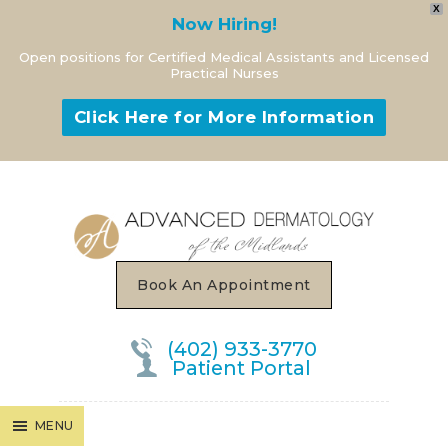
X
Now Hiring!
Open positions for Certified Medical Assistants and Licensed
Practical Nurses
Click Here for More Information
MENU
Book An Appointment
(402) 933-3770
Patient Portal
MENU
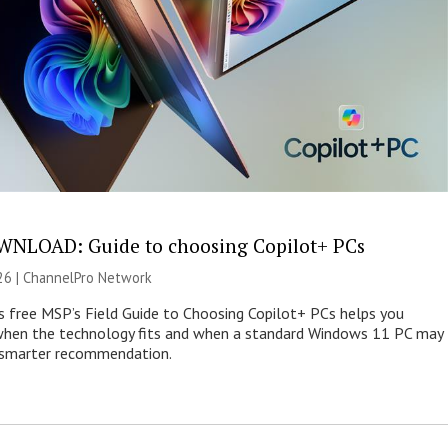
NLOAD: Guide to choosing Copilot+ PCs
26 |
ChannelPro Network
s free MSP’s Field Guide to Choosing Copilot+ PCs helps you
when the technology fits and when a standard Windows 11 PC may
e smarter recommendation.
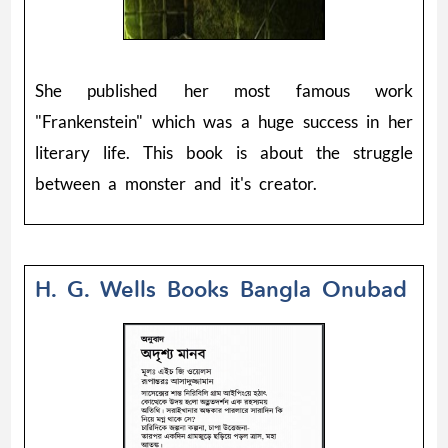
She published her most famous work
"Frankenstein" which was a huge success in her
literary life. This book is about the struggle
between a monster and it's creator.
H. G. Wells Books Bangla Onubad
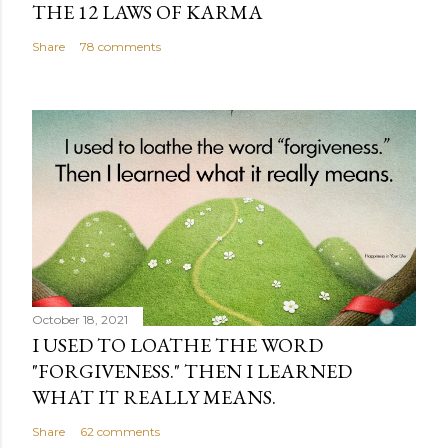
THE 12 LAWS OF KARMA
Share
78 comments
October 18, 2021
I USED TO LOATHE THE WORD
"FORGIVENESS." THEN I LEARNED
WHAT IT REALLY MEANS.
Share
62 comments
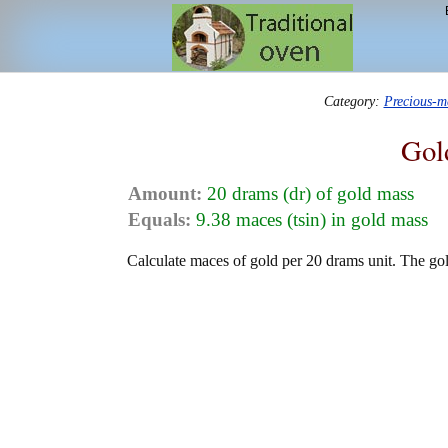
Category:
Precious-m
Gol
Amount:
20 drams (dr) of gold mass
Equals:
9.38 maces (tsin) in gold mass
Calculate maces of gold per 20 drams unit. The gol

__Exercise aim__.
Your task is to set down exactly the lines that run from the line holding "literary life. This" through the close of the entries, including both ends. Pictures stay out.

__Solution below__.
literary life. This book is about the struggle
between a monster and it's creator.
H. G. Wells Books Bangla Onubad
THE 12 LAWS OF KARMA
Share
78 comments
October 18, 2021
I USED TO LOATHE THE WORD
"FORGIVENESS." THEN I LEARNED
WHAT IT REALLY MEANS.
Share
62 comments
Category:
Precious-m
Gol
Amount:
20 drams (dr) of gold mass
Equals:
9.38 maces (tsin) in gold mass
Calculate maces of gold per 20 drams unit. The gol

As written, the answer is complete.